Using C# Timer to stop executing a Program

I want a program to stop executing for a certain amount of time. And i want this to happen in regular intervals. For example, i want a program to run for 5 minutes and then it should stop for 2 mintues and continue running for another 5 minutes after that. Is this possible with the C# Timer class?

Upvotes: 0

Views: 1619

Answers (5)

mughis
mughis

Reputation: 21

You can use Window.Forms.Timer to register a callback each 1000ms

        private int counter;
        void StartTimer()
        {
            counter = 0;
            Timer timer = new Timer();
            timer.Interval = 1000;
            timer.Enabled = true;
            timer.Tick += Timer_Tick;
        }

In the event function simply increment a global counter variable that executes when a condition fulfills


        private void Timer_Tick(object sender, EventArgs e)
        {
            counter++;
        }

Upvotes: 0

Codesleuth
Codesleuth

Reputation: 10541

If this is a Windows Forms application, you might want to consider moving this into a threaded execution model. You can do this using either the BackgroundWorker control, thread pooling with the ThreadPool class, asynchronous methods Begin and End (such as Stream.BeginWrite), or by manually handling the thread yourself (bit more complex).

A BackgroundWorker will provide the easiest form of development by allowing you to handle events for the asynchronous code, and update a progress bar or label to show the current state of the execution. This will allow you to use Thread.Sleep without the system warning the user that the application has hung.

Basically, in Windows Forms development you should be using some form of threading to handle long executions.

Upvotes: 0

Neil Barnwell
Neil Barnwell

Reputation: 42165

I'm not sure this is desirable behaviour, so if you update your question you might get a better answer than this.

You can use a timer that does little more than toggle a variable (e.g. bool).
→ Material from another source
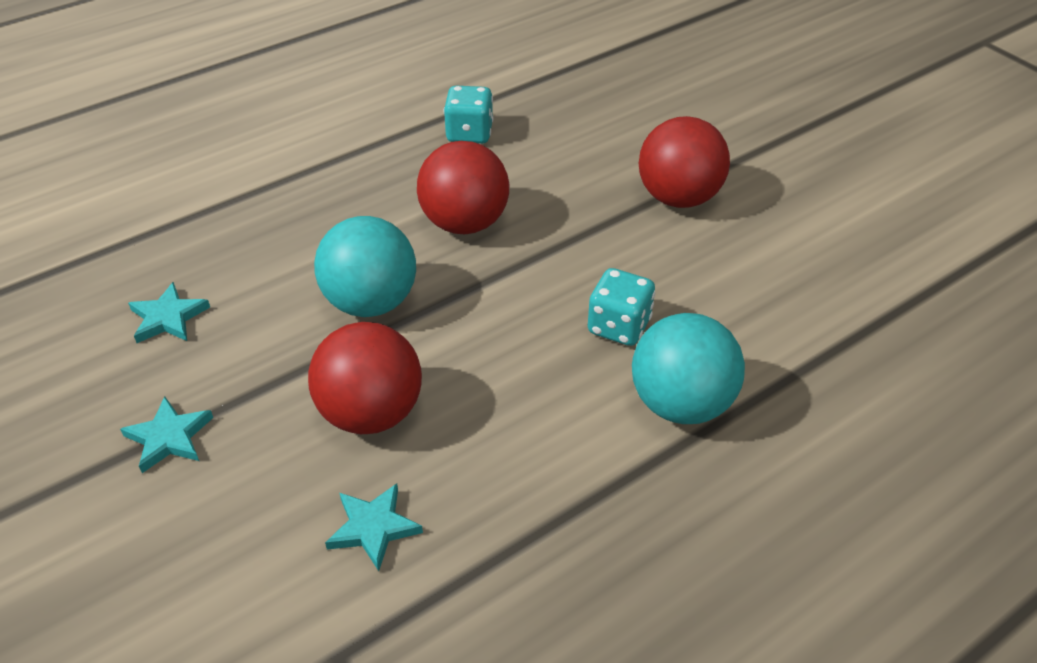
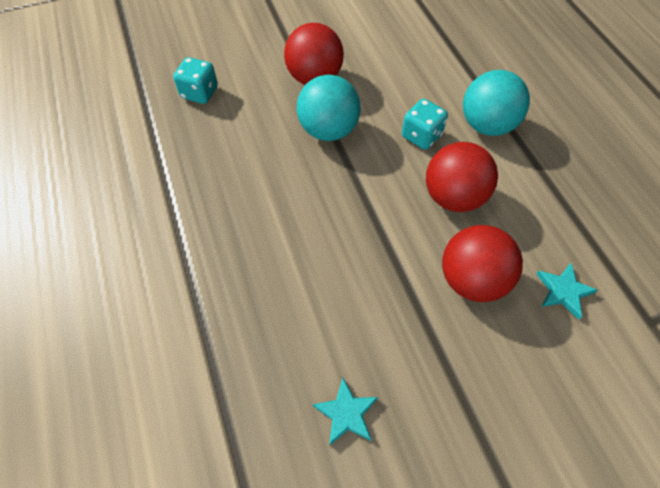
camera: 75 degrees left, 15 degrees up
turquoise star [120,397,213,473] -> none
turquoise ball [314,216,416,317] -> turquoise ball moved to [297,75,361,141]
red ball [417,141,509,234] -> red ball moved to [426,142,498,212]
turquoise dice [444,86,493,144] -> turquoise dice moved to [173,57,218,104]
If that bool is used by the application, then you can use it to control whether the application is "running".

I'm suggesting this instead of Thread.Sleep() because at least your application is still responsive. If you want to pause a non-UI thread, then Thread.Sleep() will suffice, but don't call Thread.Sleep() on the UI thread, even with very short durations.

Upvotes: 1

RvdK
RvdK

Reputation: 19800

As previous answer say: what is 'stop'? The user can't use the program for 2 minutes? If so you could pop a modal dialog (with text) and the user can't close it.

Upvotes: 0

Agent_9191
Agent_9191

Reputation: 7253

You're looking for Thread.Sleep() passing in the number of milliseconds to pause execution for.